__Work order__
Copy out every line of text in the records below word for word, leaving out the pictures.

__Material for this exercise__
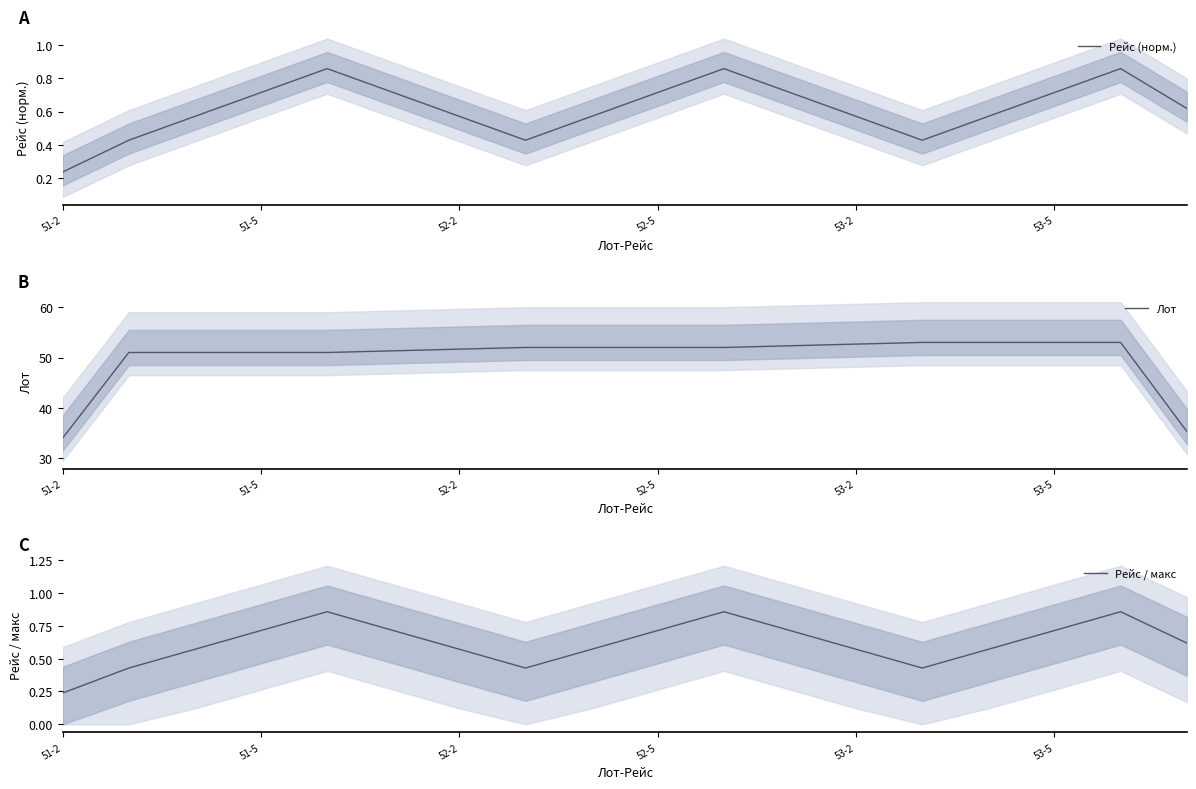

What are all the series names shown in the legend?

Рейс (норм.), Лот, Рейс / макс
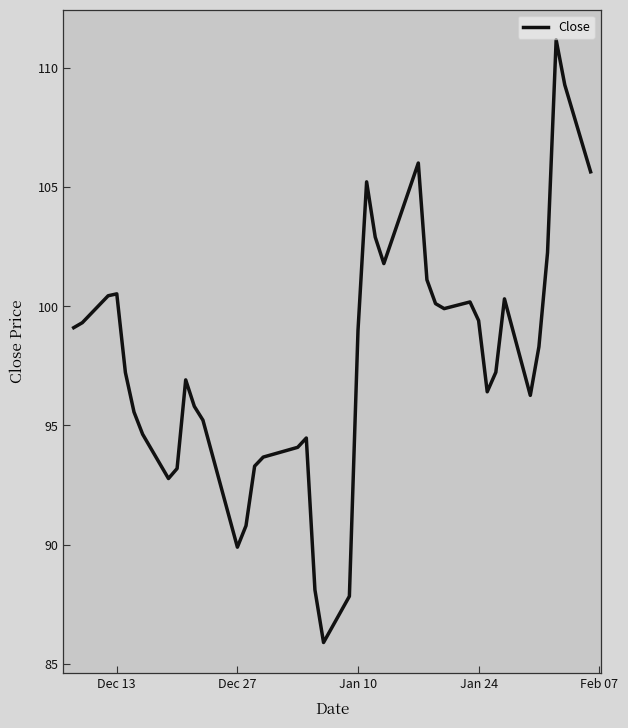

What is the difference between the maximum and minimum values?

25.3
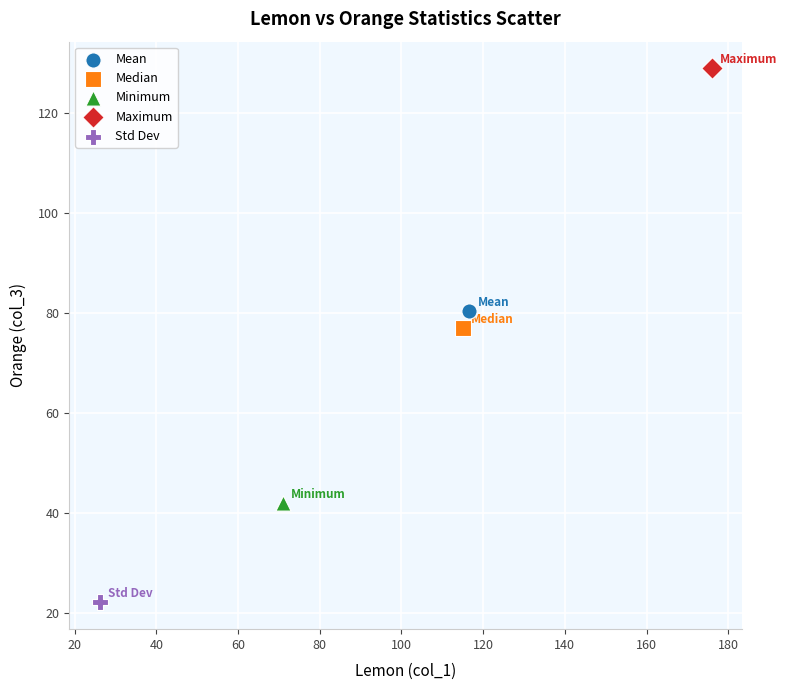

Which series contains the highest Y value?

Maximum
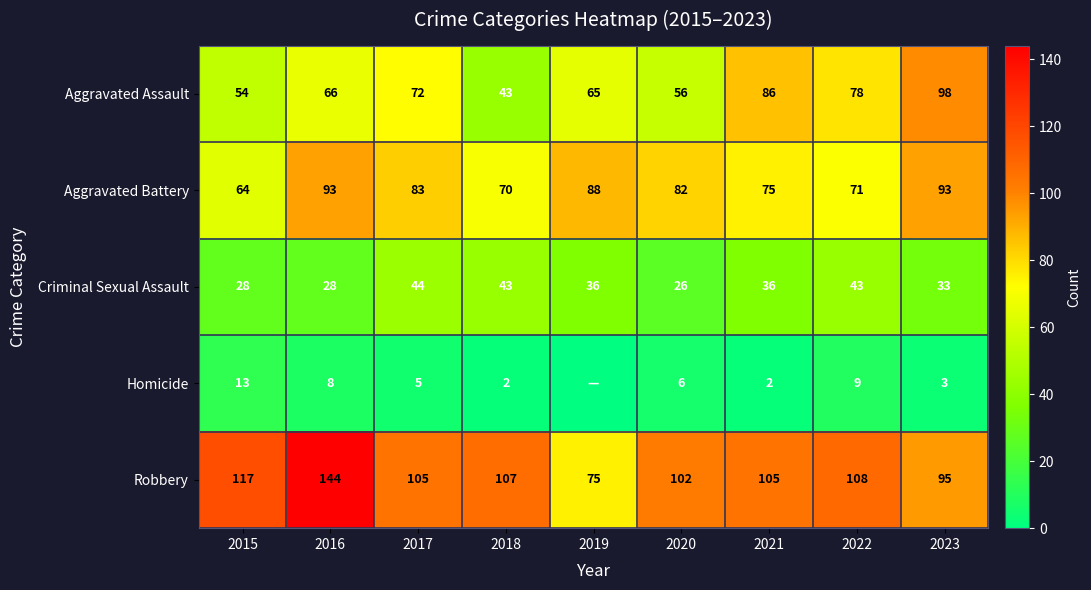

What is the spread (max minus min) of values at 2018?

105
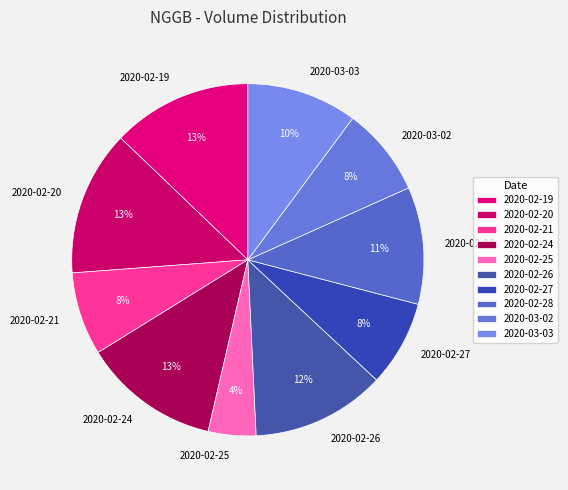

Between 2020-02-28 and 2020-02-24, which is larger?

2020-02-24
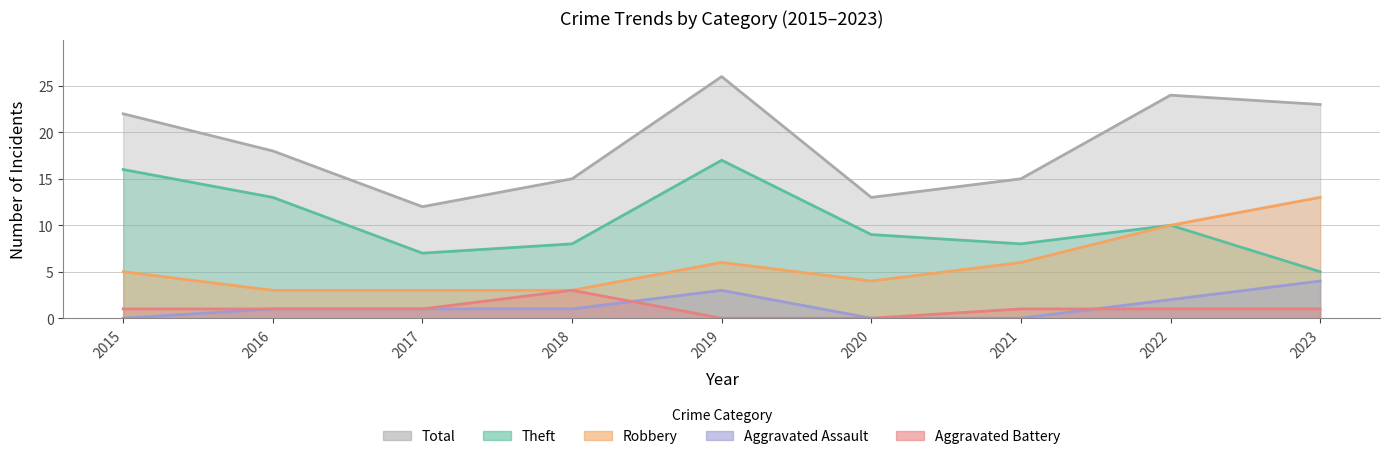

Count the Robbery values in the range 3 to 6.

7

__Written response__
What are all the series names shown in the legend?

Рейс (норм.), Лот, Рейс / макс

What is the difference between the maximum and minimum values?

25.3

Which series contains the highest Y value?

Maximum

What is the spread (max minus min) of values at 2018?

105

Between 2020-02-28 and 2020-02-24, which is larger?

2020-02-24

Count the Robbery values in the range 3 to 6.

7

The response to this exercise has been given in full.